Thank you, Bev. Those are good questions.
Of course, in the budget there was a lot more for agriculture than just what was under the agricultural headline. There was broadband Internet for those farmers outside the Canadian Wheat Board who access their markets and sell into them on their own. There was infrastructure. Of course, you can't haul load after load to market over bad roads and not destroy your truck. From the tax standpoint, of course, farmers are small-businessmen as well, so changes we saw in the tax rates--they can now earn another $100,000 and stay within the small-business tax framework--are very beneficial to farmers; they keep them building their economy. Access to credit is exceptionally important. We've done that with additions to EDC, the Export Development Corporation, which large processors and so forth use to backstop. Of course this has made their marketplace more accessible to farmers.
As you rightly point out, with changes to FIMCLA, the farm income marketing system.... With the average age of farmers across this country approaching retirement age--60-plus--we have to start getting our heads around the idea that it's the new and beginning farmers who need to come in to take over. The only way we can drive that is with black ink on the bottom line. The ledger has to be profitable. We're seeing those changes coming as new farmers come in and look at new ways to do things.

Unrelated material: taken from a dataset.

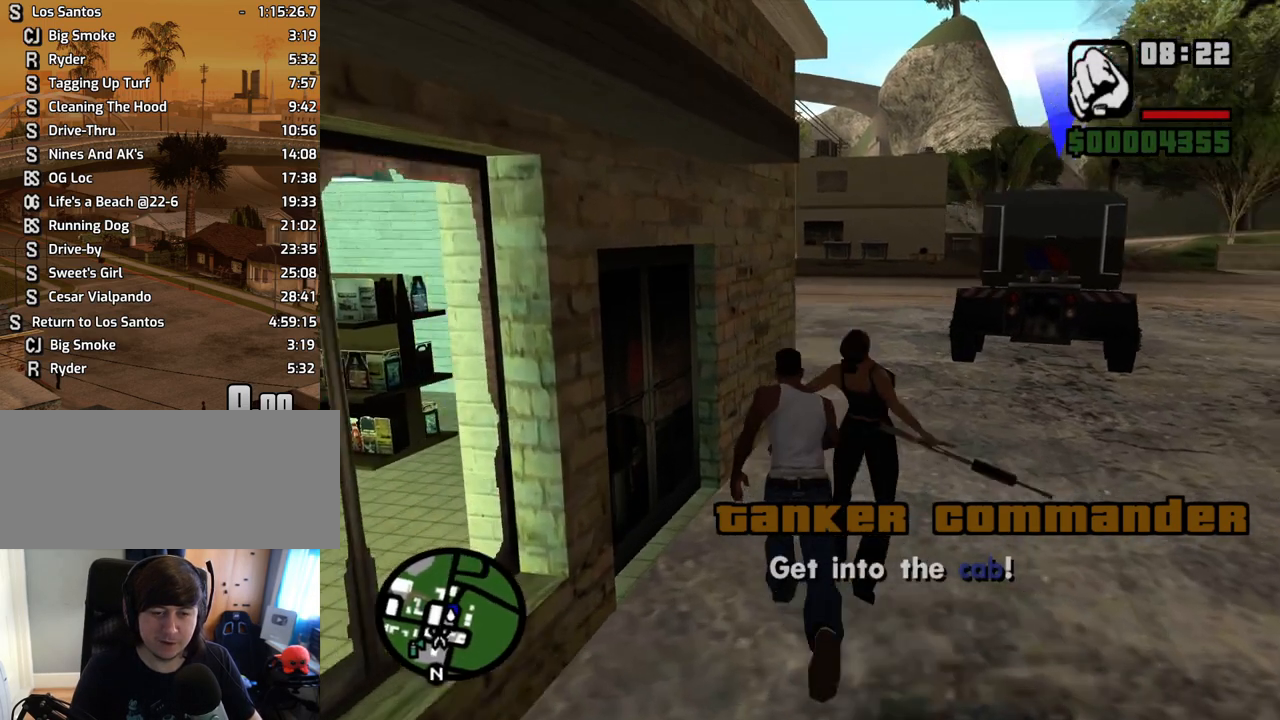
{"keys": ["w"], "mouse": [], "events": [[33, "space", "down"], [83, "space", "up"], [217, "space", "down"], [268, "space", "up"], [402, "space", "down"], [452, "space", "up"]]}
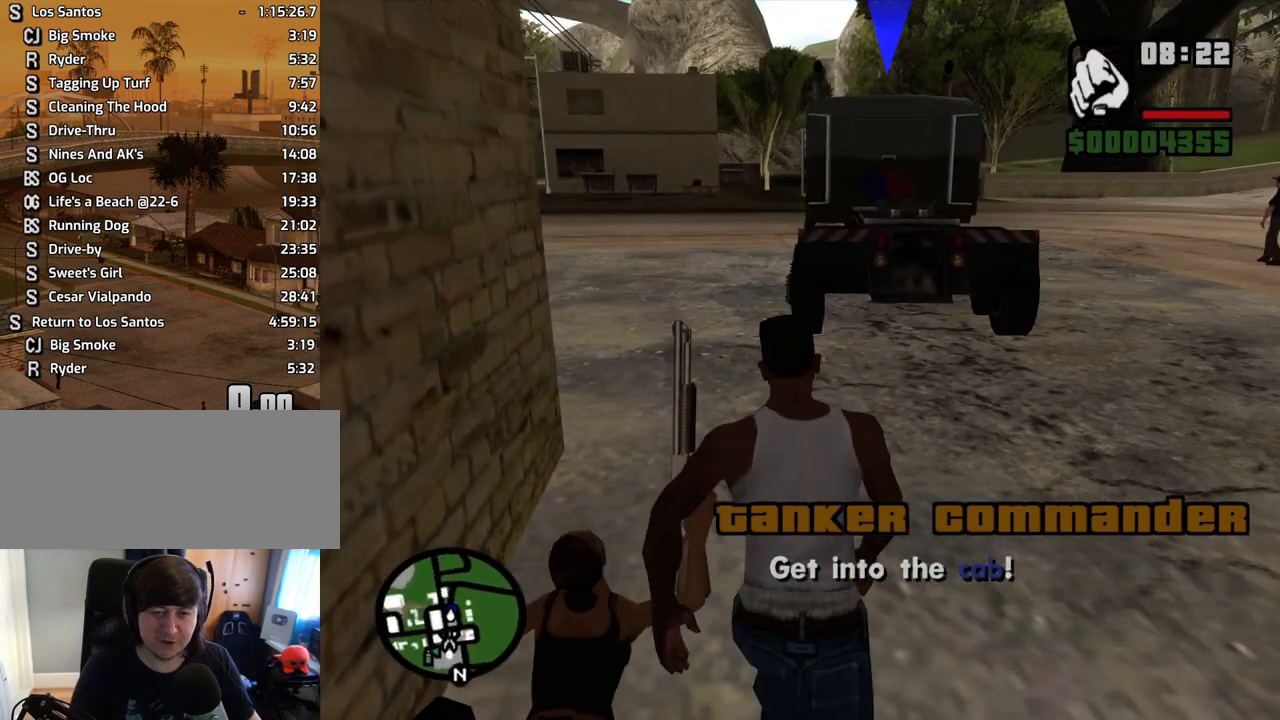
{"keys": ["w"], "mouse": [], "events": [[51, "space", "down"], [101, "space", "up"], [235, "space", "down"], [285, "space", "up"], [386, "space", "down"], [470, "space", "up"]]}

Agricultural flexibility in partnership with FIMCLA will allow us to do that. Of course, it's very tough to get credit when you're beginning a new business--it just is--and agriculture is no exception to that. We're making $25 million available to new farmers over five years through FIMCLA to make sure they have access to that, to lever that money and get involved with farm credit. We have some great programs for new farmers as well.
AgriFlex we will build on. We need a proactive pillar, as I outlined in my opening remarks. We do have a good solid business-risk set of pillars, even for new farmers, with the averages we allow them to take automatically and with negative margins being covered, and so forth. Even if they have a bad couple of years off the hop, it's not going to take them down.
AgriFlex allows us to build on that with commercialization of new ideas. New technologies that are out there will lower the cost of inputs. There are new fertilizers coming on board. There are new generics out there. This department has been very solid in funding the background checks on chemicals and pesticides going to PMRA. We've done the work and handed them the package and said, here, get this done, because it's in the best interests of our horticulture industry and our grains industry. We've had some success with that. We're doing the same type of thing with veterinary drugs, again under Health Canada. Those types of things need to be available to our farmers so that the playing field is as level as we can make it. Being able to fund those types of things under a proactive program like agricultural flexibility benefits everybody.